For Mollie, the addition of GoCardless offers:

  • Deep bank-payment coverage: across major European markets, plus expansion corridors in North America and Australia.
  • Recurring-revenue optimisation: a segment with growing demand as merchants seek to reduce involuntary churn.
  • A strengthened enterprise proposition: long a target growth area for Mollie as it moves beyond SMEs.
  • Hyperlocal differentiation: combining iDEAL, Satispay, Twint and local onboarding with pan-European direct debit and faster bank pay.

For GoCardless, joining a larger platform offers access to a wider distribution network, particularly among SMEs and mid-market merchants where Mollie has a strong foothold.

Regulatory approval the next hurdle

The deal will undergo scrutiny by European competition authorities given the size of the combined bank-to-bank footprint. However, market observers expect approval, citing the fragmented nature of Europe’s payments ecosystem and the presence of multiple scaled competitors.

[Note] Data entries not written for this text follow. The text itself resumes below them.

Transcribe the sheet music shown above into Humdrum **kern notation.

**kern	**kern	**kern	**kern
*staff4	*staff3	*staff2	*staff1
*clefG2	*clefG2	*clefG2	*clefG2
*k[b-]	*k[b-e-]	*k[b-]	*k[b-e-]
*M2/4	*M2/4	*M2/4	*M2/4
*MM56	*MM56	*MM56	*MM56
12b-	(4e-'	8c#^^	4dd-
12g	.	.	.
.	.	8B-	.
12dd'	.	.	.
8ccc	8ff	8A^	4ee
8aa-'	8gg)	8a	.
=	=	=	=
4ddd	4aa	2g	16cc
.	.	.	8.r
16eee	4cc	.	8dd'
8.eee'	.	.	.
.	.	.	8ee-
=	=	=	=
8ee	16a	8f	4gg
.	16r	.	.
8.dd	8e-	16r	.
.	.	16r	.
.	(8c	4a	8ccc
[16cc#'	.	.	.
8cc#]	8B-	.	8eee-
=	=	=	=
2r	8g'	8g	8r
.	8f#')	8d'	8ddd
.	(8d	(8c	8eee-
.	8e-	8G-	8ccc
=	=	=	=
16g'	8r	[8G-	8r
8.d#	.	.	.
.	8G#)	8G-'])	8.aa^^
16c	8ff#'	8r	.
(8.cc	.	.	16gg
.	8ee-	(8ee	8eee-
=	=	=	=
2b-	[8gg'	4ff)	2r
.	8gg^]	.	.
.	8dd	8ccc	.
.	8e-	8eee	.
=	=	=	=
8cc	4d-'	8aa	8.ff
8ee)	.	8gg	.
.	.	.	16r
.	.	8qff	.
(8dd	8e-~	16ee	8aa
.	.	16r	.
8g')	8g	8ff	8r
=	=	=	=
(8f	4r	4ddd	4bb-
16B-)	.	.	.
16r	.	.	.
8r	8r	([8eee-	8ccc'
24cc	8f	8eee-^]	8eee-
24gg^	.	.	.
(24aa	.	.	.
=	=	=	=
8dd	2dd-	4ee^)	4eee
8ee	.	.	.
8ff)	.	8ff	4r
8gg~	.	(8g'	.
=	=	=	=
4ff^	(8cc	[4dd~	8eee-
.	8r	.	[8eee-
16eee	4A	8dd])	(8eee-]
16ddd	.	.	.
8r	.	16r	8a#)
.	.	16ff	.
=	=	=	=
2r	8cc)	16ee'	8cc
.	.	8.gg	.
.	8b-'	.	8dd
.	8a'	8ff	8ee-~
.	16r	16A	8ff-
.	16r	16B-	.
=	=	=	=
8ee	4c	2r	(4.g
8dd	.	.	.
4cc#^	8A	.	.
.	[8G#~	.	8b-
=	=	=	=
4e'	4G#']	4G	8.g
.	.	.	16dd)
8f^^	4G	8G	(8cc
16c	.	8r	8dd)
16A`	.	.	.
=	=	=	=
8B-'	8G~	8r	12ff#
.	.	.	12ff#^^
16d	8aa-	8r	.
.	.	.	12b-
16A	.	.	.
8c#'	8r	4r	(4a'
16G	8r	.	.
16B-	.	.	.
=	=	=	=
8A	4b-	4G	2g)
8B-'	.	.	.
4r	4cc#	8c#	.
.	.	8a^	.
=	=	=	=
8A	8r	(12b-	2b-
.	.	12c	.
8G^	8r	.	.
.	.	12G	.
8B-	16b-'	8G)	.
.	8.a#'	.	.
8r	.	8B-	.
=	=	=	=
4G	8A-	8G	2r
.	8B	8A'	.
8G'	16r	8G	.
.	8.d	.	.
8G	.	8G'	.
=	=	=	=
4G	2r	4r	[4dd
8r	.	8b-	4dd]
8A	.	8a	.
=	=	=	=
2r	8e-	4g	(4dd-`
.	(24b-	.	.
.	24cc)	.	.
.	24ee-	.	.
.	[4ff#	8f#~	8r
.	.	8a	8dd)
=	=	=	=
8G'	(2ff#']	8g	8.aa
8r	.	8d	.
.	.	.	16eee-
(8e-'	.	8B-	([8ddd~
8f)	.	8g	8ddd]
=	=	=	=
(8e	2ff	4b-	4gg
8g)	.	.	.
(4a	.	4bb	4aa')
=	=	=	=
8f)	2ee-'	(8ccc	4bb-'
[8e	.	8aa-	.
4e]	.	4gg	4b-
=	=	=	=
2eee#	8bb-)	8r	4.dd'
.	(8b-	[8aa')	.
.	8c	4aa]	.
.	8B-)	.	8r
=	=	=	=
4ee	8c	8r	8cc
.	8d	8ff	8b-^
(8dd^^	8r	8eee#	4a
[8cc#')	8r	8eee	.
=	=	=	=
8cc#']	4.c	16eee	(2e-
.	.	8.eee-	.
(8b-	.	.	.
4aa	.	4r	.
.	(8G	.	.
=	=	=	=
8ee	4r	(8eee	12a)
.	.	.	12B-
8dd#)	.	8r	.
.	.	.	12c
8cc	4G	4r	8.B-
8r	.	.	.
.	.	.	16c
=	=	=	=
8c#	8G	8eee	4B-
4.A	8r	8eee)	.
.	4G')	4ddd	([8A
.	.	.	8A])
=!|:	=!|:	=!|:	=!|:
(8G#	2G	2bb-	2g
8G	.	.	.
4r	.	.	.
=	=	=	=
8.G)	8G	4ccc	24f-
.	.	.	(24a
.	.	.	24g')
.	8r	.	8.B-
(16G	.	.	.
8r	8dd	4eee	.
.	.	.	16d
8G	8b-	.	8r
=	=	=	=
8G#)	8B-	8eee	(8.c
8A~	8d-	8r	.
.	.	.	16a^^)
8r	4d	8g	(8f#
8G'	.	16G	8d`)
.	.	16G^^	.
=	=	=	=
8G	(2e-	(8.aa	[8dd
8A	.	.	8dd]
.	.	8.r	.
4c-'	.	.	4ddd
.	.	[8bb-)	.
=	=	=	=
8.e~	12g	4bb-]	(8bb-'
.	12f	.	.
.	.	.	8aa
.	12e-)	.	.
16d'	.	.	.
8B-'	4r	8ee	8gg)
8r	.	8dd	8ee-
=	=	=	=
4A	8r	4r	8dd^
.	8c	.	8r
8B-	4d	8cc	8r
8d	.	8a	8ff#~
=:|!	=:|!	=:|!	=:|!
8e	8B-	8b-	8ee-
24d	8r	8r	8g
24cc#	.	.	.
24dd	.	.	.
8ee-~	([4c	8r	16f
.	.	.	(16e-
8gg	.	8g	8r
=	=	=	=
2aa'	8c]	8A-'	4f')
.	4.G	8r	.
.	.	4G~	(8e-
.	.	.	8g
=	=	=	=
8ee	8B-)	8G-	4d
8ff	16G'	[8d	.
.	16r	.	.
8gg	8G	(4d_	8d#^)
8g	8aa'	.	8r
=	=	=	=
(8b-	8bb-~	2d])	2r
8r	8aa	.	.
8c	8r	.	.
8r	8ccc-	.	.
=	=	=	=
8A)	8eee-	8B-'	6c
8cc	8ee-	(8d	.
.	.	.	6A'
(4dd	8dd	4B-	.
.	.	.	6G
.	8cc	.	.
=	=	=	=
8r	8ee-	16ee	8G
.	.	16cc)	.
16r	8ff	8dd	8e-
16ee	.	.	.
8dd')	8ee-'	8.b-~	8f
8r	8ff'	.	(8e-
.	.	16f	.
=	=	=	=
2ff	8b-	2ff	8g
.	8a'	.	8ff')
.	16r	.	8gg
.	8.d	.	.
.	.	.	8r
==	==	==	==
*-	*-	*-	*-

Integration of GoCardless’ network and tooling into the Mollie platform will be phased to avoid disruption, the companies said, with a commitment to continuing local support for existing customers.

If completed, the acquisition would mark one of Europe’s most notable payments combinations since Worldline–Ingenico and would further intensify the race to build a single, multi-rail payments operating system for the region.